(Nick Galifianakis/The Washington Post)

Dear Carolyn: I’m a 40-something guy, married with three kids. My best friend/college buddy married a few years back, had his first kid a year ago. We’re practically brothers. Talk all the time. But due to family obligations we don’t get together much.

His wife shows zero interest in having a relationship with my family despite my being a longtime friend of her husband. When I try to arrange something, they’re always “busy” or we live “too far” (30 miles away). Yet, his wife will drag him and his daughter to all sorts of events and get-togethers — with her friends.

I have raised the issue. In my opinion, guys get to do this once before the other says, “Dude, let it go.” So, I have. But I worry about our long-term relationship since his wife is, well, rude, and find her lack of interest in the family of her husband’s best friend offensive.

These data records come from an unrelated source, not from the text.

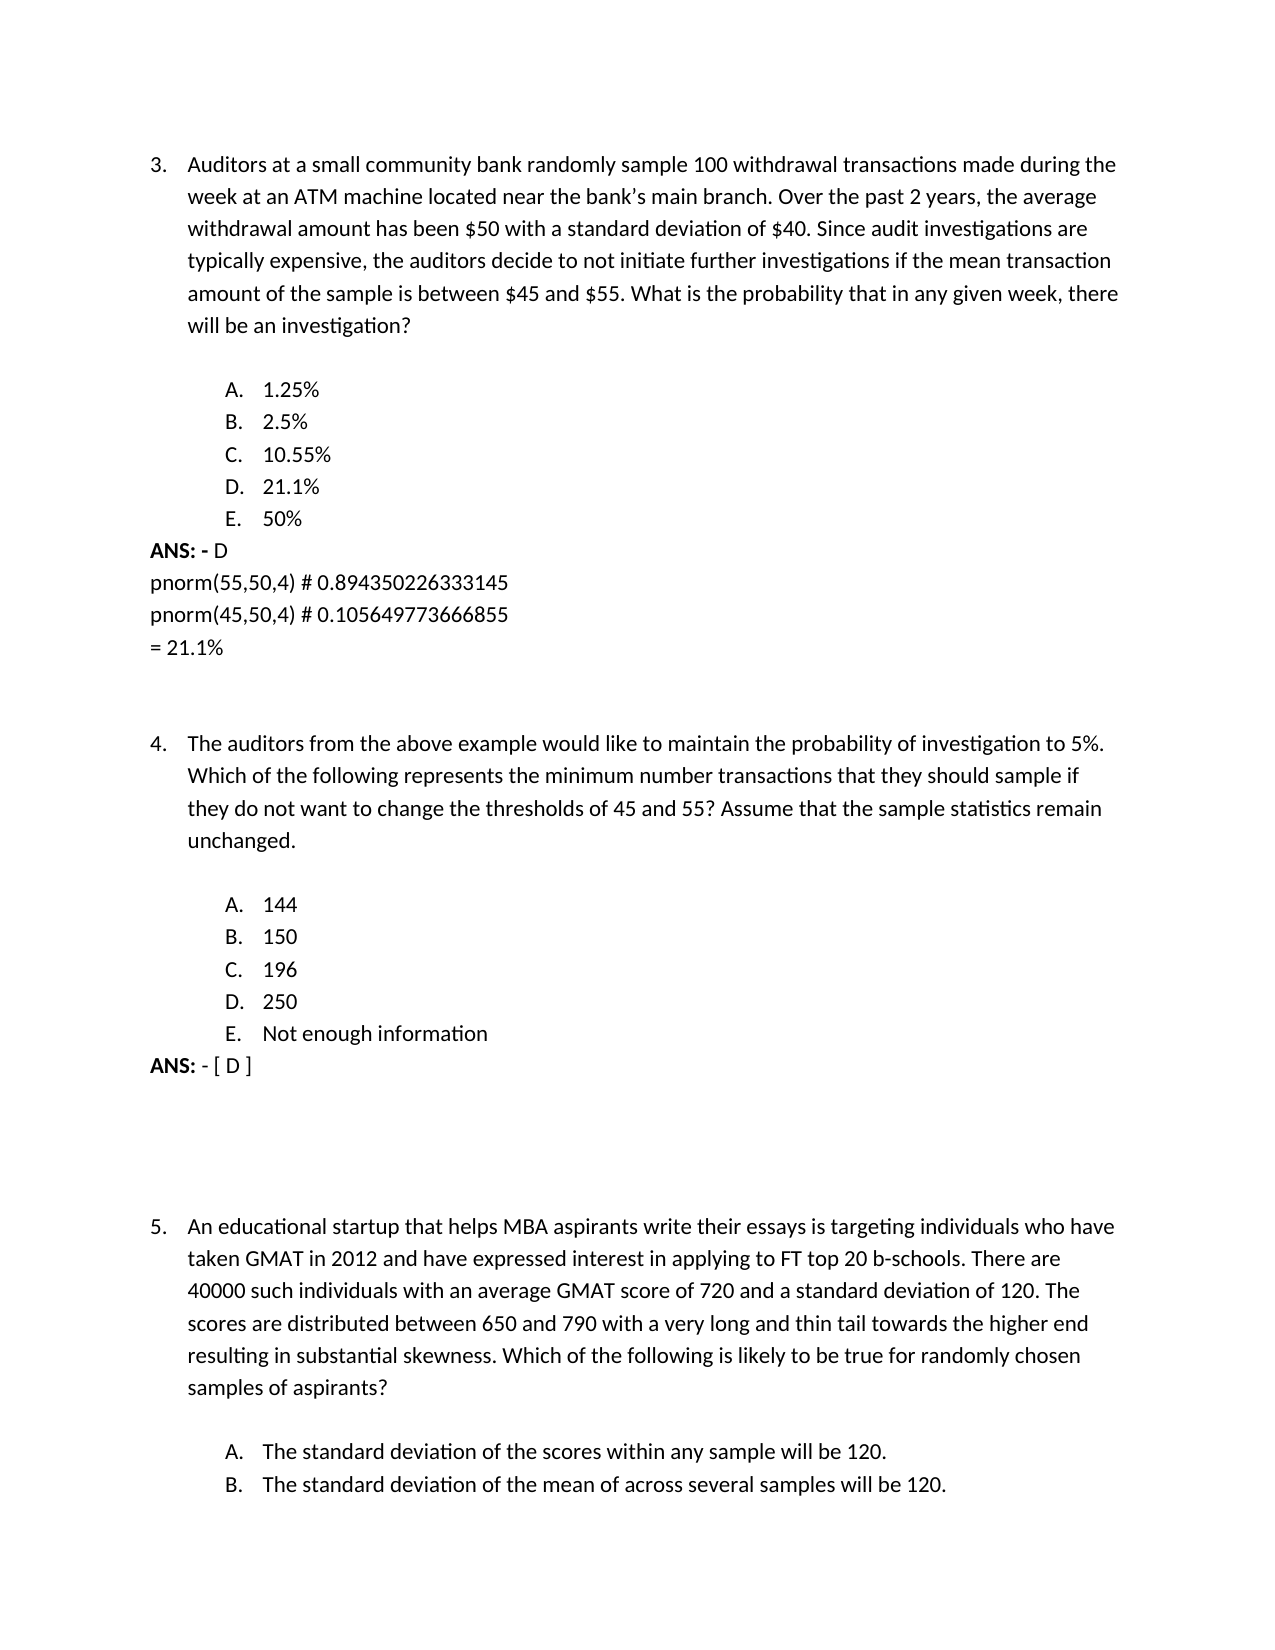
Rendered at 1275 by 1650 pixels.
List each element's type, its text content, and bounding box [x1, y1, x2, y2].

list The auditors from the above example would like to maintain the probability of investigation to 5%. Which of the following represents the minimum number transactions that they should sample if they do not want to change the thresholds of 45 and 55? Assume that the sample statistics remain unchanged. [150, 729, 1125, 854]
list 50% [225, 504, 1125, 532]
text pnorm(55,50,4) # 0.894350226333145 [150, 568, 1125, 596]
list 150 [225, 922, 1125, 951]
list The standard deviation of the mean of across several samples will be 120. [225, 1470, 1125, 1498]
list Auditors at a small community bank randomly sample 100 withdrawal transactions made during the week at an ATM machine located near the bank’s main branch. Over the past 2 years, the average withdrawal amount has been $50 with a standard deviation of $40. Since audit investigations are typically expensive, the auditors decide to not initiate further investigations if the mean transaction amount of the sample is between $45 and $55. What is the probability that in any given week, there will be an investigation? [150, 150, 1125, 339]
list 196 [225, 955, 1125, 983]
list 144 [225, 890, 1125, 918]
list 21.1% [225, 472, 1125, 500]
text pnorm(45,50,4) # 0.105649773666855 [150, 601, 1125, 629]
list 1.25% [225, 375, 1125, 403]
list Not enough information [225, 1019, 1125, 1047]
text ANS: - D [150, 536, 1125, 564]
text ANS: - [ D ] [150, 1051, 1125, 1079]
list The standard deviation of the scores within any sample will be 120. [225, 1437, 1125, 1466]
text = 21.1% [150, 633, 1125, 661]
list An educational startup that helps MBA aspirants write their essays is targeting individuals who have taken GMAT in 2012 and have expressed interest in applying to FT top 20 b-schools. There are 40000 such individuals with an average GMAT score of 720 and a standard deviation of 120. The scores are distributed between 650 and 790 with a very long and thin tail towards the higher end resulting in substantial skewness. Which of the following is likely to be true for randomly chosen samples of aspirants? [150, 1212, 1125, 1401]
list 250 [225, 987, 1125, 1015]
list 2.5% [225, 407, 1125, 436]
list 10.55% [225, 440, 1125, 468]
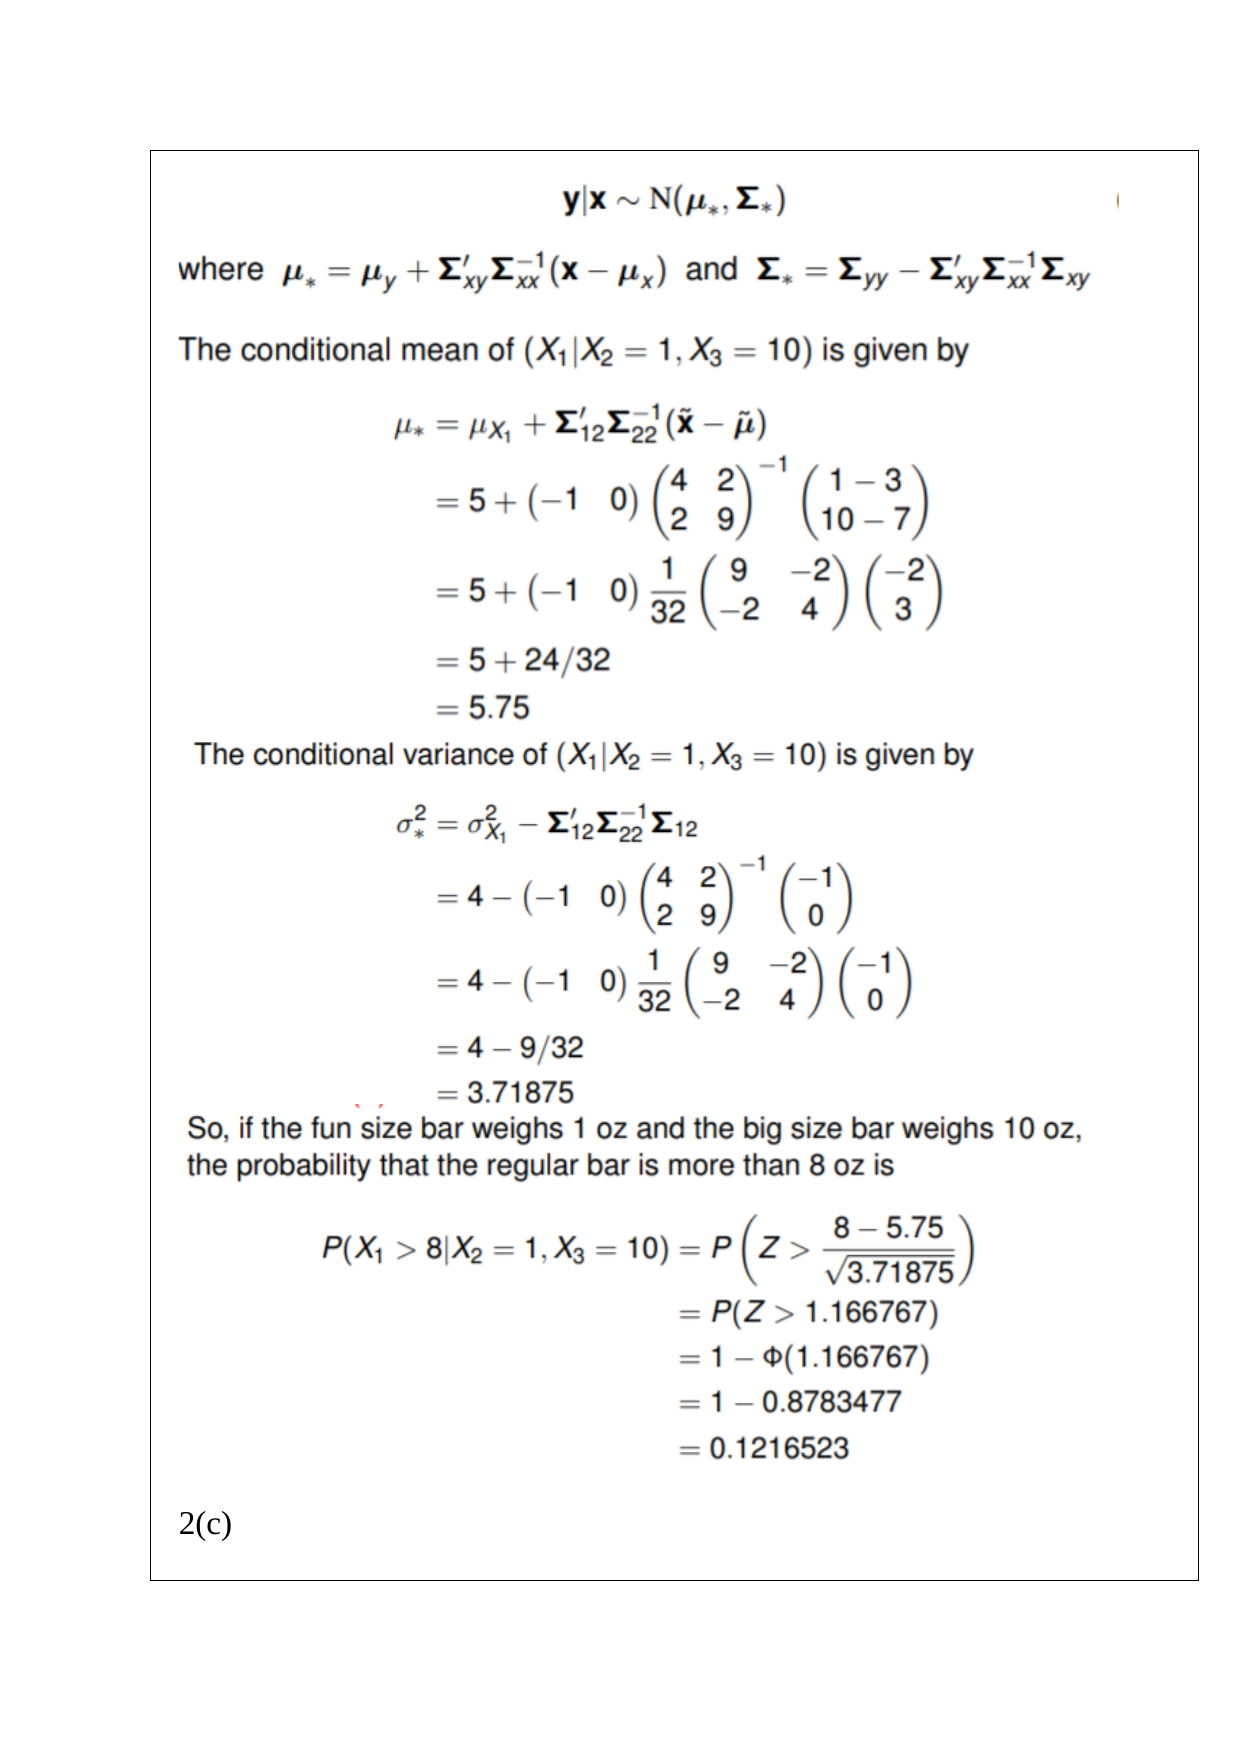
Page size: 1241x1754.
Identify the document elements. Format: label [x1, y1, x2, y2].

I get the impression my buddy doesn’t want to upset the apple cart at home, but I don’t bother trying to get together anymore because of his childish wife. Too bad. Thoughts?

Best Friend

Best Friend: Thought No. 1: You and I have different definitions of “practically brothers.” A brother is lifelong. A possessive wife, if that’s indeed what your friendship is up against, isn’t necessarily so.

Thought No. 2: You might be right that the wife is “rude” and he’s meekly compliant, but you’re really just guessing, no? Because other possible explanations fit the same set of facts. Maybe his wife is abusive and she’s isolating him from his support network, a classic abuser’s move. Or, maybe she just doesn’t like you, and he (a) understands her reasons and/or (b) feels his loyalty must be to her. Or, maybe it’s not her fault, and he’s the one stepping back from your friendship as his life undergoes profound change.

Your certainty in seeing the wife’s childishness as the culprit here is no doubt comforting, but what you have is the illusion of certainty, and that can lead to misplaced blame and choices that undermine your intent.

Thought No. 3: Declaring war on his wife, even just in your own mind, is not the way to stay relevant.

Thought No. 4: You have every right to feel hurt — that your friend is blowing you off, that he went ahead and married someone who doesn’t respect your friendship, that he’s using flimsy excuses instead of telling you whatever truth there is to tell — but hurt feelings make terrible drivers. Hurt feelings say, “Fine, I won’t bother trying to see him!,” when logic might suggest a steelier-nerved, “Something seems off, so I’ll stay close and stand by.”

So please back yourself off the emotional reactions, and anchor yourself to facts. Practically brothers + his newish marriage and child + his ongoing openness to talking to you “all the time” (right?) + his cheap excuses not to come see you = stay close in the way he’s still allowing you to. It’s bad for your ego, maybe, but better over the long term — for the sole reason that it leaves room for the truth to come out. See what changes, see what reveals itself, then see what you need — or what he needs from you.

Hi, Carolyn: So my sister and I are not very close. We’ve had a frosty relationship for years. A short time ago, she lost her baby girl at 39 weeks due to an umbilical cord accident. It was devastating.

I’ve done my best to be supportive by giving them money to help offset expenses, texting occasionally . . . and that’s about it. It’s so hard to talk about and the fact that we are not close doesn’t help much.

Is there anything else I should be doing? My parents keep harping on me to call her but we never talk on the phone, maybe once a year at Easter. I don’t really know what to do or say to her. Any advice?


Anonymous: Yes, there is something else you should be doing. Calling her.

You’re making excuses not to do the difficult thing, and all that usually accomplishes is to make things even more difficult later. What are you going to say, after all, when you have next year’s annual Easter conversation? “Sorry I never called when your baby died; I feel safer with just our one annual talk”?

You have the right word in “devastating.” Devastation means your old script goes in the shredder.

She might not want to talk to you, of course. But don’t assume that; learn that by making the effort. Call her and — if she even picks up — tell her you think about her all the time, and then ask whether this is a good time to talk or if she’d rather you called another time. That gives her either the easiest possible out, if that’s what she wants — or your time and sympathy, if that turns out to be what she needs.